**What you have to do:**
Reproduce everything from the line containing "Trabajadoras/es" down to the line containing "12 DICIEMBRE 2023", switching "Iniciativa" to "Propuesta" and leaving all else unchanged. Omit the pictures from your answer.

**Data for this exercise:**
┄┄┄┄┄┄┄┄┄┄
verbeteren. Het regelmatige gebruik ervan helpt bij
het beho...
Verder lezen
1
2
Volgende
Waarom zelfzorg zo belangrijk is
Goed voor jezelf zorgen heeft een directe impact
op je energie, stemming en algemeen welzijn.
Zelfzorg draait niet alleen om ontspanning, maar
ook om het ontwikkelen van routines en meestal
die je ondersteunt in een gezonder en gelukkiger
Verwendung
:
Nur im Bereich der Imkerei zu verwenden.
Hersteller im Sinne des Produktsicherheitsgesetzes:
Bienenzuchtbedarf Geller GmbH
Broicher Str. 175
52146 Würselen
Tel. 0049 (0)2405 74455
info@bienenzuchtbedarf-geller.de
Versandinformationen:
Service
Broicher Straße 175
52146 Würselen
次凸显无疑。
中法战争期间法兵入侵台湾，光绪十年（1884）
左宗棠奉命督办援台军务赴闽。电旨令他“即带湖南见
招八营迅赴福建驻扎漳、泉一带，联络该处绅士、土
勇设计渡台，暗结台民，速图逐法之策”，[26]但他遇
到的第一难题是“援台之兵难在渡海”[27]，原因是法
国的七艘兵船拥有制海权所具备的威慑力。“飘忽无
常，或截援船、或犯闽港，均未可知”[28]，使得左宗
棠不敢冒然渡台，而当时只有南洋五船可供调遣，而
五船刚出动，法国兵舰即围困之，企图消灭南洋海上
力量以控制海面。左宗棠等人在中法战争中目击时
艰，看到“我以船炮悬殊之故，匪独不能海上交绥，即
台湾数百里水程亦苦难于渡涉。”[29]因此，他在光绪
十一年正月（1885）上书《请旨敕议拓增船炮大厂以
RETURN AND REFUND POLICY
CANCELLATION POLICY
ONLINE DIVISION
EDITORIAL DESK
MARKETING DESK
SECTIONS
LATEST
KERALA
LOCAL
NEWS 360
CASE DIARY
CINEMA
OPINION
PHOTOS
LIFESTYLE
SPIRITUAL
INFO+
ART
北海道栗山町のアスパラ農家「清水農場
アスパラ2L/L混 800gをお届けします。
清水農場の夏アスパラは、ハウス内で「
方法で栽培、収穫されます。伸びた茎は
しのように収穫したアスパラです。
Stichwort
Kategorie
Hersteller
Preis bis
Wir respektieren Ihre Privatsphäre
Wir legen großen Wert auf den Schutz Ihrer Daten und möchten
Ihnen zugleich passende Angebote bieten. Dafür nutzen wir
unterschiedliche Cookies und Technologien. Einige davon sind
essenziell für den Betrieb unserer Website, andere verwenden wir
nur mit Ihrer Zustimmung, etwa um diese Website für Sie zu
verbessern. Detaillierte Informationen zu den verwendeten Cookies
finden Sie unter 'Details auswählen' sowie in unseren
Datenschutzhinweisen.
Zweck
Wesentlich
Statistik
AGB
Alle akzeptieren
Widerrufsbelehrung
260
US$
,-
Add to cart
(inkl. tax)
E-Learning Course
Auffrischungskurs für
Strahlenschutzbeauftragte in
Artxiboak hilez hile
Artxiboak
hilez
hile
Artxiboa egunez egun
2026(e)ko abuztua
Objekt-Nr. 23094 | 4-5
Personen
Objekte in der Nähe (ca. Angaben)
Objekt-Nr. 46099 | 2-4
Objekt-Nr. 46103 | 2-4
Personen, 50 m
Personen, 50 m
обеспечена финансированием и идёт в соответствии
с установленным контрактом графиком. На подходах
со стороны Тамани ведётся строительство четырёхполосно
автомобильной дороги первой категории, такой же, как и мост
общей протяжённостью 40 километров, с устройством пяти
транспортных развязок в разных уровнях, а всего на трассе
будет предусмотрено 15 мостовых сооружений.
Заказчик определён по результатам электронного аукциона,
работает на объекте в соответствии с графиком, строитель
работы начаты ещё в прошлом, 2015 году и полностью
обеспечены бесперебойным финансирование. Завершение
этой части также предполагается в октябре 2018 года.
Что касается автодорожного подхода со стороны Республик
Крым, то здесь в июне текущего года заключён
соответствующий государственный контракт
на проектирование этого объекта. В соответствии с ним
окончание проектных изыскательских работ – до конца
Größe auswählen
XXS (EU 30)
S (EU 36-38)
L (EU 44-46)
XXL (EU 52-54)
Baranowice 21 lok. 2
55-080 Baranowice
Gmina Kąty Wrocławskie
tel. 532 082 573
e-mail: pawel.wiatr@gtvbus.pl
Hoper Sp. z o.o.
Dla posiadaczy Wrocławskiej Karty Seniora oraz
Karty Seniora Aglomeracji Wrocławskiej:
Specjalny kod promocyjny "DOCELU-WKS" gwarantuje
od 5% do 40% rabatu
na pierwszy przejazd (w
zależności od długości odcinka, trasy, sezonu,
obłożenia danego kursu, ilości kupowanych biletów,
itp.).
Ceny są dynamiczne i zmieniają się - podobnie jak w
┄┄┄┄┄┄┄┄┄┄
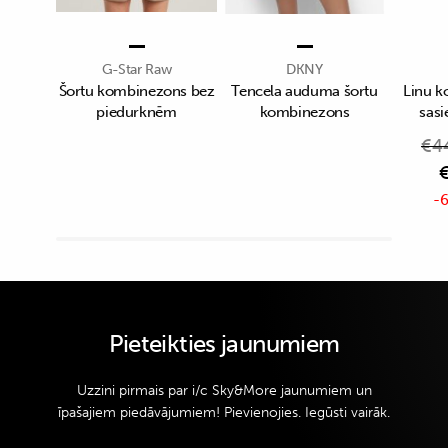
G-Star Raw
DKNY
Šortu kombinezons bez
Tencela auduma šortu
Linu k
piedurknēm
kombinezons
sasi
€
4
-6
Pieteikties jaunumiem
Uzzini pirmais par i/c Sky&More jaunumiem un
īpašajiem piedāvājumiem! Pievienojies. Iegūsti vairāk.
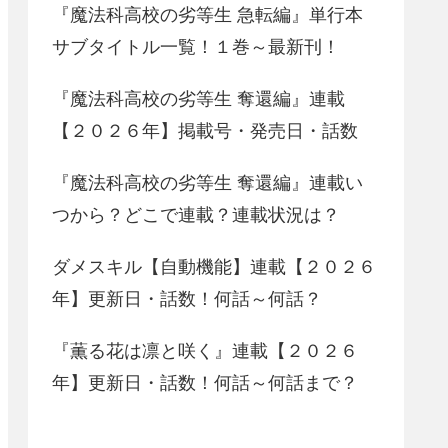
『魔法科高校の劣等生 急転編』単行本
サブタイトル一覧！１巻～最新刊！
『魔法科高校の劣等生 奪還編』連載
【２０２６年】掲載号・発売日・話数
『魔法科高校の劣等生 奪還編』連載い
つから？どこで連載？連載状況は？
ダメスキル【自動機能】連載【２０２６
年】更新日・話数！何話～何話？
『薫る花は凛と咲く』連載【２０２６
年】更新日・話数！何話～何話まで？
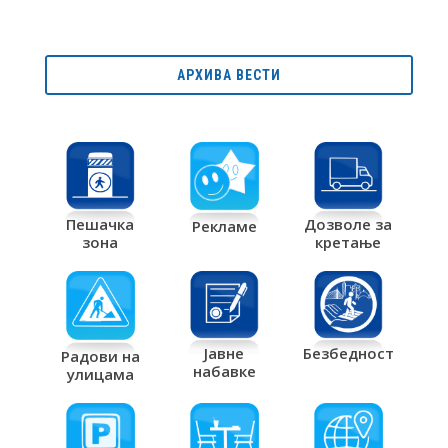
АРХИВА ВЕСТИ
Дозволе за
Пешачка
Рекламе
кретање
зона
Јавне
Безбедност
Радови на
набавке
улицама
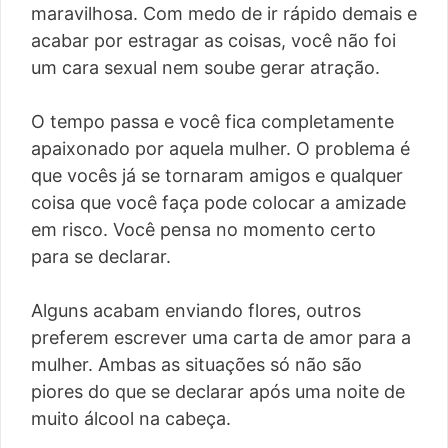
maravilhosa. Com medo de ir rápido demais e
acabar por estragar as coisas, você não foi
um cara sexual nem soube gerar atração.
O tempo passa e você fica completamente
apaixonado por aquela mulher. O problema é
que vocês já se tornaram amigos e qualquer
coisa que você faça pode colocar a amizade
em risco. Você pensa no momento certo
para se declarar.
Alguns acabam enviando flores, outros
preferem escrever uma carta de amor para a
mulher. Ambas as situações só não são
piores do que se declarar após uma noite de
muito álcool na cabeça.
┄┄┄┄┄┄┄┄┄┄
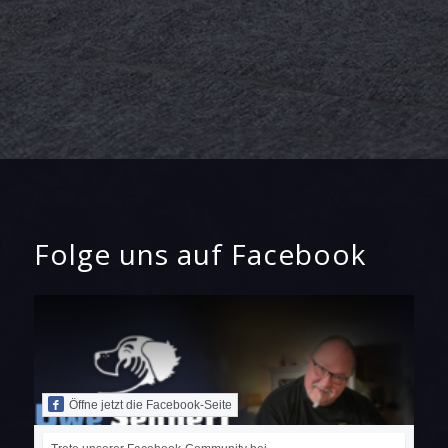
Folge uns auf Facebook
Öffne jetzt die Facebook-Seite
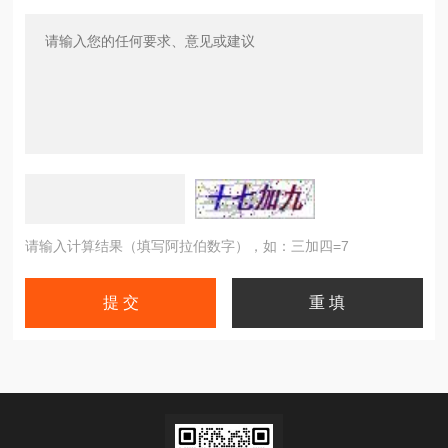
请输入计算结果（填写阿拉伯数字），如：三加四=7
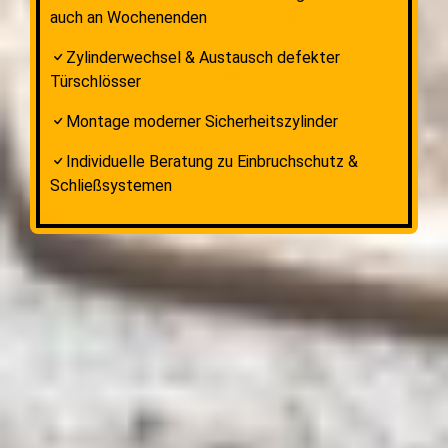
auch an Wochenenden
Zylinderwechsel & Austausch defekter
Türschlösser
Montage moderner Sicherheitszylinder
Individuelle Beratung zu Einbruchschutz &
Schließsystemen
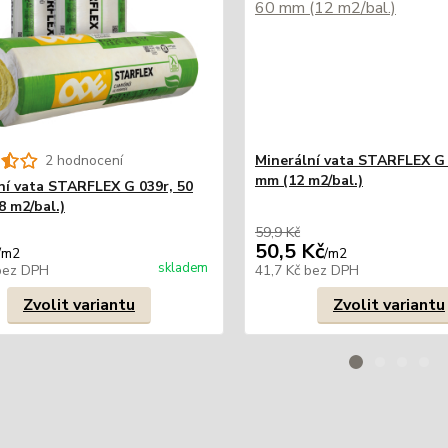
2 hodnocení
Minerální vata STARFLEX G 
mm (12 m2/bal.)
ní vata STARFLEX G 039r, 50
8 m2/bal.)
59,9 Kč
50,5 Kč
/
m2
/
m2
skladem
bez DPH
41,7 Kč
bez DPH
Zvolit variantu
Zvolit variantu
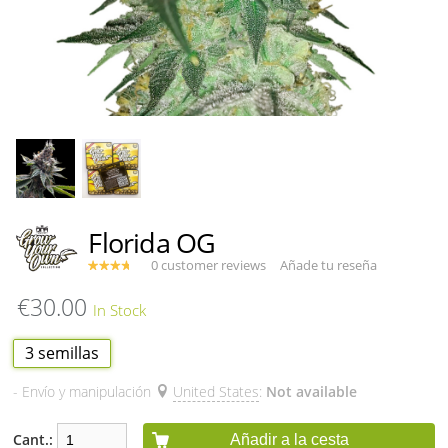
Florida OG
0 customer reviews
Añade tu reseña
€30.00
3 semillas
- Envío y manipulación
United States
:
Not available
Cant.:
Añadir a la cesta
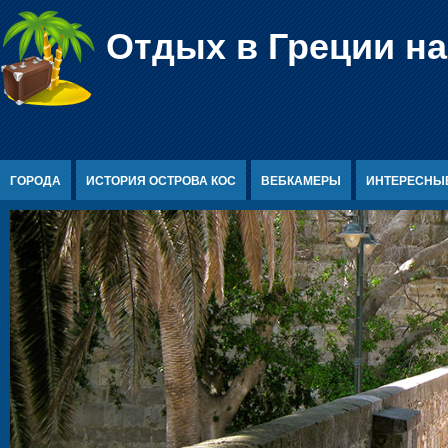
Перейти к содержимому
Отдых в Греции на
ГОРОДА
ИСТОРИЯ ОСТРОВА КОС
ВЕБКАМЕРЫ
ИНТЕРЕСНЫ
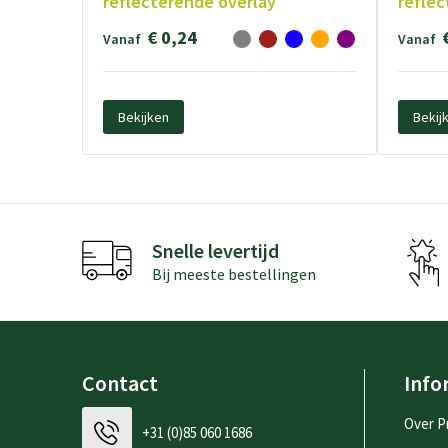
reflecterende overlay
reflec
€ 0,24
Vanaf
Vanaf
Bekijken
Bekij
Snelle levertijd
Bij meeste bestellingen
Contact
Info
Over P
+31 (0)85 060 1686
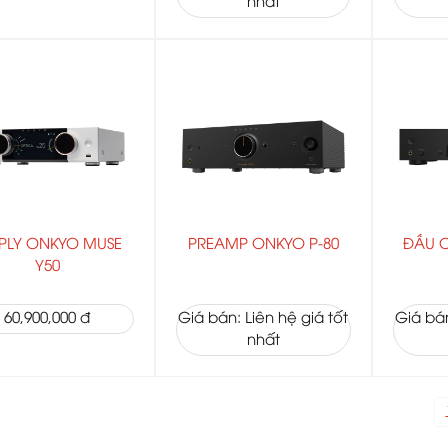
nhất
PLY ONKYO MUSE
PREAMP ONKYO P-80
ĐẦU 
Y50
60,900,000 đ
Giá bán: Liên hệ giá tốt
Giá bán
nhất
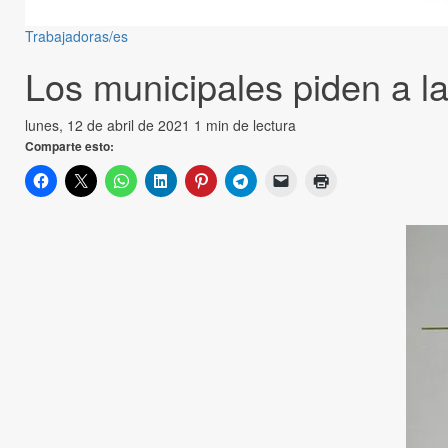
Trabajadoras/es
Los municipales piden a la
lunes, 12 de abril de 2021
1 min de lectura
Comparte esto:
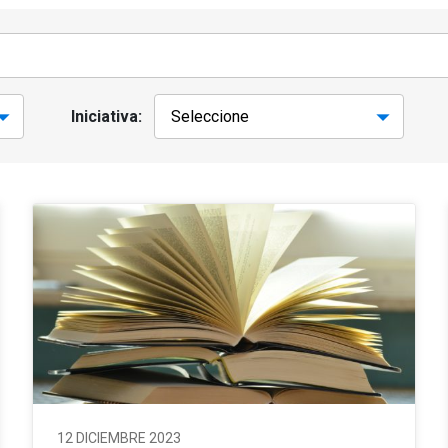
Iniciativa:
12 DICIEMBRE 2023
┄┄┄┄┄┄┄┄┄┄
**Response below:**
Trabajadoras/es
Los municipales piden a la
lunes, 12 de abril de 2021
1 min de lectura
Comparte esto:
Propuesta:
12 DICIEMBRE 2023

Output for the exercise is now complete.